Companies and investors are also aggressively throwing money at the space. Ninja recently secured $2.8 million in funding that it will use to expand into 10 markets in Ontario and B.C. this year, while growing its product assortment from approximately 1,400 stock-keeping units (SKUs) to 2,500.

According to the financial data and software company PitchBook, surging consumer demand created a “wild west” situation in the space last year, with several start-ups securing “mega-rounds” of investment totalling $100 million or more. According to Bloomberg, rapid delivery companies around the world attracted US$9.7 billion in venture capital (VC) funding last year, even though many are increasingly resorting to deep discounting to attract and retain customers.

But it’s not just upstart companies that are investing heavily in the online space. In 2020, Empire, which counts the Sobeys, Longo’s and IGA grocery banners among its assets, launched Project Horizon—a three-year plan that specifically counted “Win Canadian grocery e-commerce” among its objectives.

Empire, which last year closed on its $357 million acquisition of the Toronto-area grocery chain Longo’s—and whose nearly 23-year-old online service Grocery Gateway was a pioneer in Canada’s online grocery space—has said that it expects to add $500 million in annual earnings to its bottom line as a result of its investment in the online space.

At the heart of that online strategy is Voilà, a service powered by technology developed by the British company Ocado, which also has partnerships with grocers around the world, including Kroger in the U.S., Morrisons in the United Kingdom and Coles in Australia. It uses vast customer fulfillment centres (CFCs) to warehouse items, with robot pickers allowing it to promise 99.6 per cent order accuracy and 98.6 per cent on-time delivery.

Voilà debuted in the GTA shortly after the pandemic hit in June 2020 and has been a success story in its early days. Empire announced the Ottawa launch of Voilà in April 2022, adding to its existing offerings throughout Ontario and Quebec. It also signalled its commitment to the online space earlier this year, announcing that it is building a new fulfillment centre in the Vancouver area—its fourth facility in British Columbia—promising online groceries will be available to B.C. residents by 2025.
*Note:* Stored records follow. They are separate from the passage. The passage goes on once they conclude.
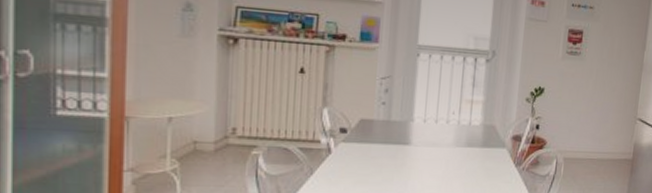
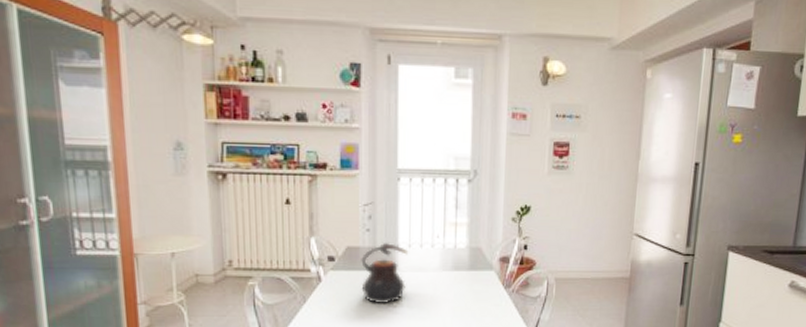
teapot: none [372,117,424,178] -> present [361,243,409,304]

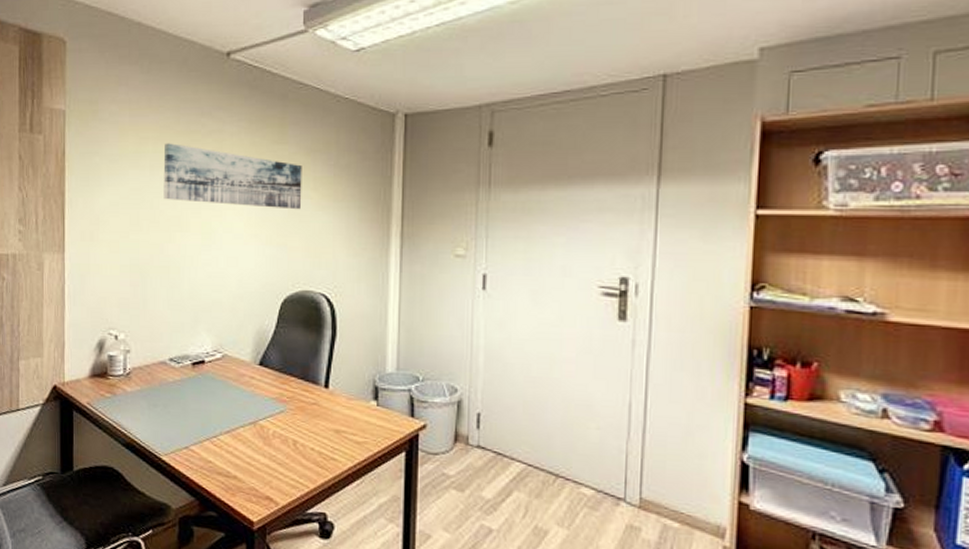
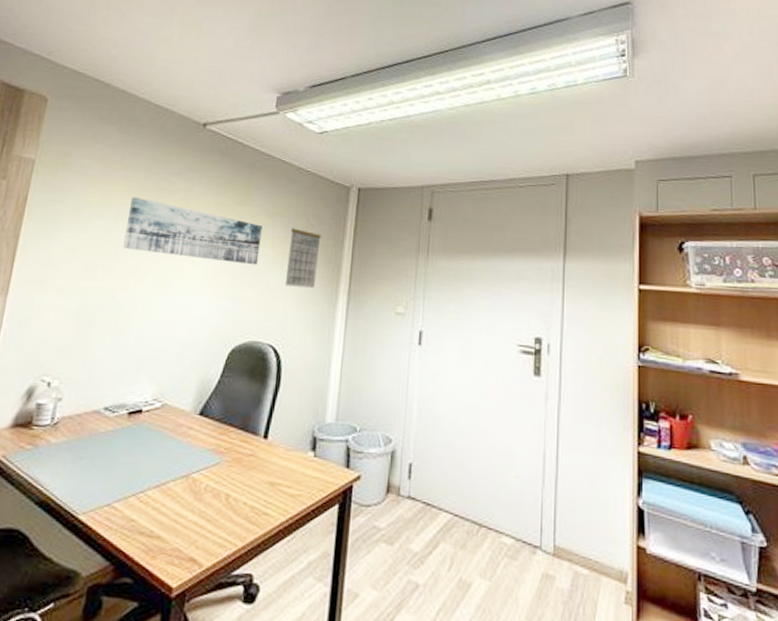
calendar: none [333,155,367,231] -> present [286,219,321,288]

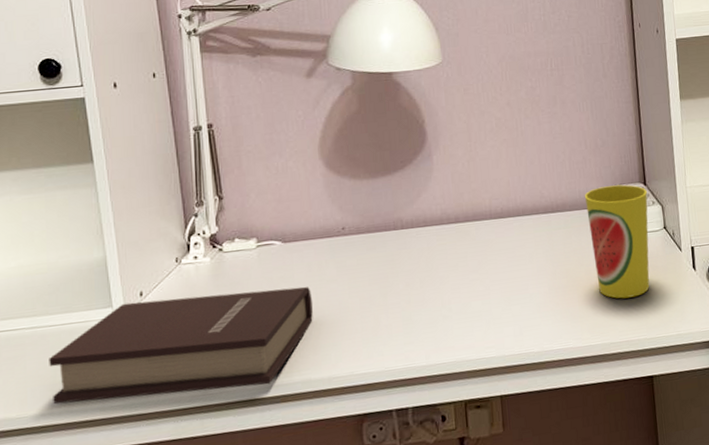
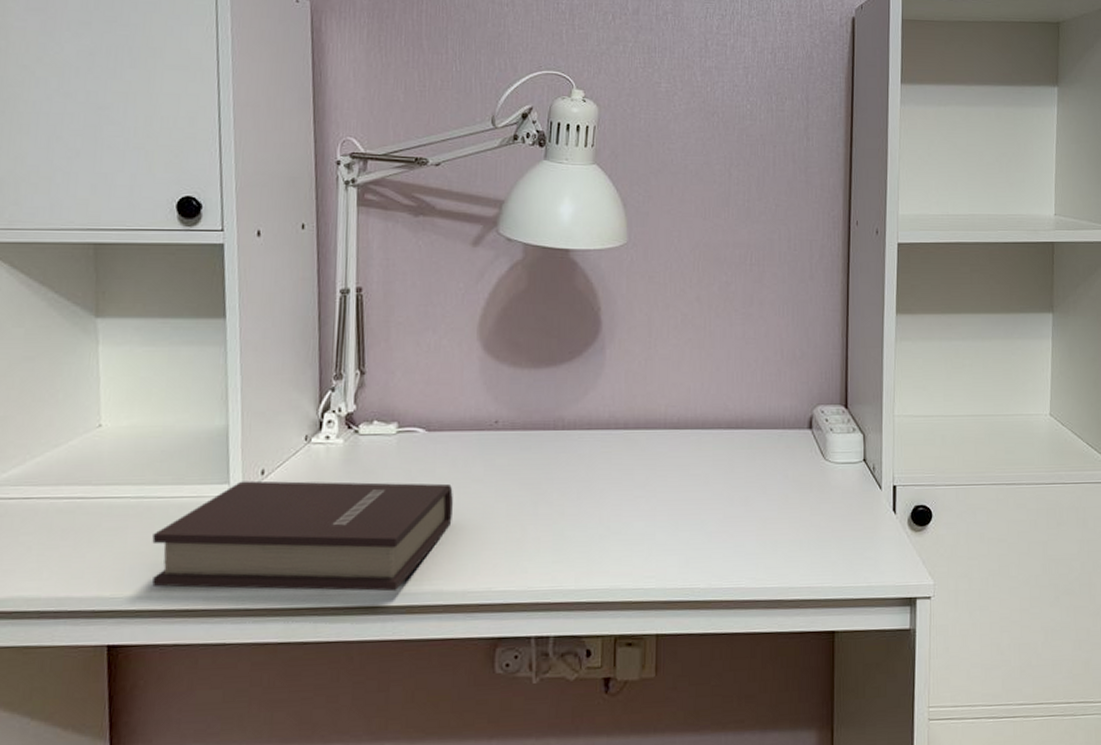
cup: present [584,184,650,299] -> none [775,405,849,538]

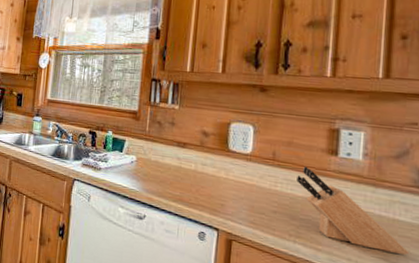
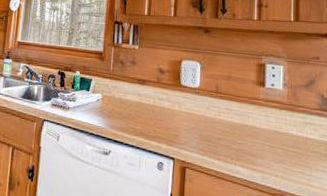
knife block: present [296,166,408,256] -> none [235,96,318,168]

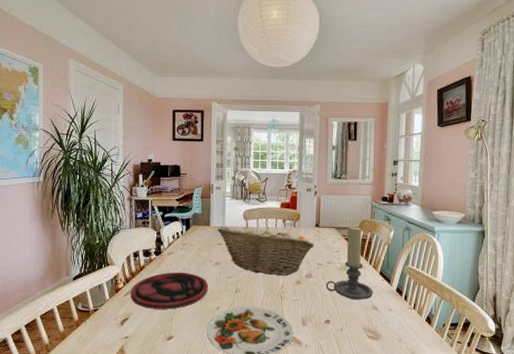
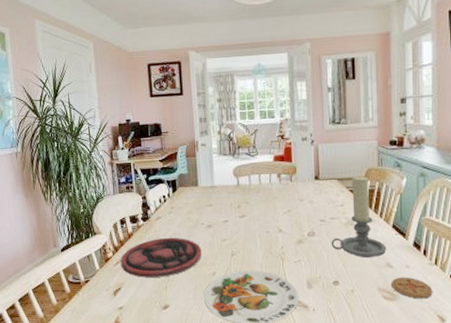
fruit basket: present [217,227,315,275] -> none [206,183,315,235]
coaster: none [376,318,410,339] -> present [391,277,433,299]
Empire says that its fulfillment centres in Ontario, Quebec, Alberta and B.C. will enable it to reach 75 per cent of Canadian households and have access to 90 per cent of grocery e-commerce spend. “We strongly believe that central fulfillment is the most profitable solution at scale and that Voilà will be the top ecommerce grocery retailer in Canada,” said the company.

Walmart Canada also announced a $3.5 billion investment in its operations that includes beefing up its e-commerce capabilities. That includes a new 430,000 square-foot delivery hub set to open just outside Calgary in September, which it says will expand its two-day delivery capabilities to 61 per cent of Canadians.

The largest grocer in the U.S., Walmart has the capability to completely upend the grocery category in Canada, says Winder. “They’re definitely looking at grocery as a must-win category in Canada.” And that’s to say nothing of the 800-pound gorilla of online retail: Amazon. While the e-commerce behemoth has mostly restricted its grocery activity in Canada to dry goods, Winder says that any move into fresh by the e-commerce giant has the potential to be a “game-changer” for the category.

According to a 2021 report by Edge Retail Insight (the market research arm of e-commerce consultancy Edge by Ascential), Amazon is expected to nearly double its online food and beverage sales globally over the next five years. Amazon’s edible grocery sales are expected to grow by 13 per cent a year through 2026, reaching $26.7 billion. That’s second only to the Chinese online giant Alibaba at $34.2 billion.

And while supermarkets and neighbourhood stores will remain the largest channel in the sector, accounting for a projected 40.3 per cent of chain retail global category sales in 2021, their share is expected to decline to 39.2 per cent within the next four years, as channels such as e-commerce and discount gain momentum.